The committee’s second report picks up on this issue. Paragraph 48 notes that it is awaiting confirmation of the detail of those procedures. It further notes that they should be put in place for all government departments and that it is unclear how the Government’s intention for a Secretary of State to notify Parliament when an adverse judgment is received would address the committee’s concerns. The Government have existing procedures in place through which they engage regularly with the staff of the Joint Committee on Human Rights to discuss plans to respond to judgments identifying incompatibilities in legislation. We believe this engagement should be sufficient to allay the committee’s concerns.
The noble Baroness, Lady Northover, and the noble Lord, Lord Collins, raised potential guidance to employers and employees. As the Committee knows, the committee suggested that the Government consider issuing guidance for employers and employees on two areas: first, what amounts to entering into a contract in the exercise of sovereign authority; and, secondly, what amounts to state conduct in the exercise of sovereign authority for the purposes of the Act.
The Government have considered the committee’s comments and we understand the concerns raised that employers and employees should have greater certainty about what counts as sovereign authority in these areas. However, on balance, we do not consider it appropriate for the Government to issue guidance here, because it is ultimately for the courts to interpret these provisions based on the cases that come before them.
I note none the less that the Government broadly agree with the views set out by Lord Sumption in his judgment in the Benkharbouche case to the effect that, in general, purely domestic staff of a diplomatic or consular mission are unlikely to be employed based on contracts entered into as an exercise of sovereign authority and that dismissing an employee for reasons of state security would constitute state conduct in the exercise of sovereign authority.
The noble Lord, Lord Collins, asked how many cases the Government expect to see. I mentioned in my opening comments that there are 55 known cases, but we just do not know how many other cases there might be. I have asked my colleagues, but we do not have a number in the department; the unknowns are, I am afraid, unknown. However, as I said, there are 55 known cases and I think we can extrapolate from that.
I confirm that the order will apply from the date of the declaration of incompatibility, namely 18 October 2017. As I said, the Government are aware of approximately 55 other claims against diplomatic missions in London working their way through the courts. The order would allow those cases to be brought before the employment tribunal. Further delay in bringing the remedial order into force increases the risk of future claims against the FCDO succeeding.

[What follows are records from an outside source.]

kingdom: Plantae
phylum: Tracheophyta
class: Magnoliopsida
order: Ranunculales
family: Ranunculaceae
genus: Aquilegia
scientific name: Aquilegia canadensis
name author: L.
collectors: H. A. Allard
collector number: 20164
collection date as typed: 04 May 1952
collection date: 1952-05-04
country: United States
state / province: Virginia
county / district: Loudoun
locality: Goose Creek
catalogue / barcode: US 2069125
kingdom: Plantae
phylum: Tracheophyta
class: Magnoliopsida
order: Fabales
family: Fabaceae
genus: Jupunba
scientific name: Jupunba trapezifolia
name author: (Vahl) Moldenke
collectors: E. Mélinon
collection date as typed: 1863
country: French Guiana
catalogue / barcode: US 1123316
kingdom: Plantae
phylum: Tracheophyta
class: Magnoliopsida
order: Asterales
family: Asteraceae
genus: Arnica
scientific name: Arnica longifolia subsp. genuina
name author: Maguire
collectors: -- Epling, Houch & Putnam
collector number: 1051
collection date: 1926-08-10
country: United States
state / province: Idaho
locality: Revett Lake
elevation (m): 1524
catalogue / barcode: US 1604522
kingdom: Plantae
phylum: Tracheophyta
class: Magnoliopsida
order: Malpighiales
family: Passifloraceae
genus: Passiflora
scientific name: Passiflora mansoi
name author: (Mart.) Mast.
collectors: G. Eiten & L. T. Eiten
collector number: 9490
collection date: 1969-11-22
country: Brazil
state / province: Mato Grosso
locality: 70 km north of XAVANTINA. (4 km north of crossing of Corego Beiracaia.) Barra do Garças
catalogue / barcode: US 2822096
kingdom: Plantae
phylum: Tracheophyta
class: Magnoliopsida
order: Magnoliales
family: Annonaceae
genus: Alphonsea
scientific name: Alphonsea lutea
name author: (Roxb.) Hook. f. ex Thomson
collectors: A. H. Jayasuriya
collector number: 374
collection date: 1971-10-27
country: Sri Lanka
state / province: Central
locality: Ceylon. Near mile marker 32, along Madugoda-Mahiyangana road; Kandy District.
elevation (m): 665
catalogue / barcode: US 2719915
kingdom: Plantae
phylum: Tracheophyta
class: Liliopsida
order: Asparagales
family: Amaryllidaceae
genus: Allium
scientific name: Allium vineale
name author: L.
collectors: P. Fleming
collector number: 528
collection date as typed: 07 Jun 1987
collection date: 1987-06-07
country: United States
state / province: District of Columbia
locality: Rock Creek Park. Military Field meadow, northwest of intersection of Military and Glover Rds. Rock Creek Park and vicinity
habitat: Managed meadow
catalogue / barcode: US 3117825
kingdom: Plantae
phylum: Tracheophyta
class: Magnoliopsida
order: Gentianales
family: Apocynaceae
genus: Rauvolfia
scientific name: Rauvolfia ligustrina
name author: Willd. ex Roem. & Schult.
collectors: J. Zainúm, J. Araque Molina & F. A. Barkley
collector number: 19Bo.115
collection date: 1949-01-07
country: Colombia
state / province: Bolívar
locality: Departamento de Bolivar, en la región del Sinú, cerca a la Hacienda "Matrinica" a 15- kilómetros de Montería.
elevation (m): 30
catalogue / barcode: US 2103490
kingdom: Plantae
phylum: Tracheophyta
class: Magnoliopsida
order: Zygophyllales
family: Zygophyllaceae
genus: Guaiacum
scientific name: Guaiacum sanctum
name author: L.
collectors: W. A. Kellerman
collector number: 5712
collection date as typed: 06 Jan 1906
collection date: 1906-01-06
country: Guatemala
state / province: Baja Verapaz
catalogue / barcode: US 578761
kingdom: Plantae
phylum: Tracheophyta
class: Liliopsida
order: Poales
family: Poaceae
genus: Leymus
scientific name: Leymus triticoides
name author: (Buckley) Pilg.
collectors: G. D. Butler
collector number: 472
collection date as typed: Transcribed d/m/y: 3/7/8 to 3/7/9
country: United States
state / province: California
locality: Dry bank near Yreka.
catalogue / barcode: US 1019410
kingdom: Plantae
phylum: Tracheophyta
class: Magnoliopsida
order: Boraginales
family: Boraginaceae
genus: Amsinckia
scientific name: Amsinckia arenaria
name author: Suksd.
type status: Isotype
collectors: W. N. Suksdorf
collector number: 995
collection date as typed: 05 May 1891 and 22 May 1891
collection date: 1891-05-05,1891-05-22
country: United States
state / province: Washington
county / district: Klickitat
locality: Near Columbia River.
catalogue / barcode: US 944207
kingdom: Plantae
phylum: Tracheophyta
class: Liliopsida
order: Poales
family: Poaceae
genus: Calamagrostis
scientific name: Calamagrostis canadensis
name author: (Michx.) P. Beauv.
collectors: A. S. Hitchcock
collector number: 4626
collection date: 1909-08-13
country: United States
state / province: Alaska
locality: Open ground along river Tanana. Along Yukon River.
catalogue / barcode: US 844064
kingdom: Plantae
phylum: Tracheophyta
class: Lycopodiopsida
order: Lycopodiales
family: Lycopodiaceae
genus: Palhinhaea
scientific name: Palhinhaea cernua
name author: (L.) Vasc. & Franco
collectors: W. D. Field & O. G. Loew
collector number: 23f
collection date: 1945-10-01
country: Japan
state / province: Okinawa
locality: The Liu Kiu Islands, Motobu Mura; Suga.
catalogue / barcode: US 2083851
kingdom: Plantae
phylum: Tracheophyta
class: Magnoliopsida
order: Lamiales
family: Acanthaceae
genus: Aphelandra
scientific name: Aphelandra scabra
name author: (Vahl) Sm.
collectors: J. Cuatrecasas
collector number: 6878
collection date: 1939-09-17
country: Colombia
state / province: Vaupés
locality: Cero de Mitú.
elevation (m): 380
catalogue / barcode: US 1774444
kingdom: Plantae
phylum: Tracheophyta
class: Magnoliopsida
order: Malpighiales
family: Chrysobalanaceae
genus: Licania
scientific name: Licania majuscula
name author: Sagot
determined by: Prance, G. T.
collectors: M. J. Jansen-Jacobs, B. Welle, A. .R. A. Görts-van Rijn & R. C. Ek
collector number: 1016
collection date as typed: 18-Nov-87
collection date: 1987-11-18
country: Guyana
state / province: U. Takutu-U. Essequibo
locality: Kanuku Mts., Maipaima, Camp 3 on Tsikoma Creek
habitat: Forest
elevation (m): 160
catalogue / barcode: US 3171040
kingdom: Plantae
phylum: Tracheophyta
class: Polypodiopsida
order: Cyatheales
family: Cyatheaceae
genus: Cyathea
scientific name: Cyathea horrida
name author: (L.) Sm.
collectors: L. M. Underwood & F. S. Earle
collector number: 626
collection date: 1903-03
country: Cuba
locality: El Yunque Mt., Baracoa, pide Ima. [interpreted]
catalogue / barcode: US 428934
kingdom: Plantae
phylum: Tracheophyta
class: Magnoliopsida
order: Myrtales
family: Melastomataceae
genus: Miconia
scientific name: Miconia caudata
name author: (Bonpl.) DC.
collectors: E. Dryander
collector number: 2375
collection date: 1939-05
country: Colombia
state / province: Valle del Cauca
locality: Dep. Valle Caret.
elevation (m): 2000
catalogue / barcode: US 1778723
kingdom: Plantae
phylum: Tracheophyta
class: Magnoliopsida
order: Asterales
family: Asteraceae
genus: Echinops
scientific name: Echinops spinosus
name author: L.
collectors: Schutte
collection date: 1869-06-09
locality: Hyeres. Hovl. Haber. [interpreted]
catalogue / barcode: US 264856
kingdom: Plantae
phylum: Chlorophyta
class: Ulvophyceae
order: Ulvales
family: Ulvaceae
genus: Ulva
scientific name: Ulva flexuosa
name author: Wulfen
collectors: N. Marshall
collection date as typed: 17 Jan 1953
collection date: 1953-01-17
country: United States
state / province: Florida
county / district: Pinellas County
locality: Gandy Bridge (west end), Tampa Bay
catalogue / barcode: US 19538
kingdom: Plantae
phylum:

I reiterate my thanks to those present for their support for this order and their insightful contributions—
I hear what the department’s view is in relation to guidance but my question was not simply about whether guidance would be issued; it was about whether it was felt necessary by the department or appropriate departments to consult worker organisations or, for that matter, foreign embassies. Has there been any consultation on whether such guidance might be necessary?
I note the noble Lord’s point. The Government’s view is that it is not necessary for the Government to produce that guidance. Therefore, I do not believe—I will need to check this afterwards—that there has been a consultation. Were guidance to be issued, then of course there would need to be a process, and that would include consultation. However, because of the position the Government have taken, I do not believe there has been such consultation. I hope that answers the noble Lord’s question. If I am wrong, I will get back to him in writing. In the meantime, I hope the Committee will support this order.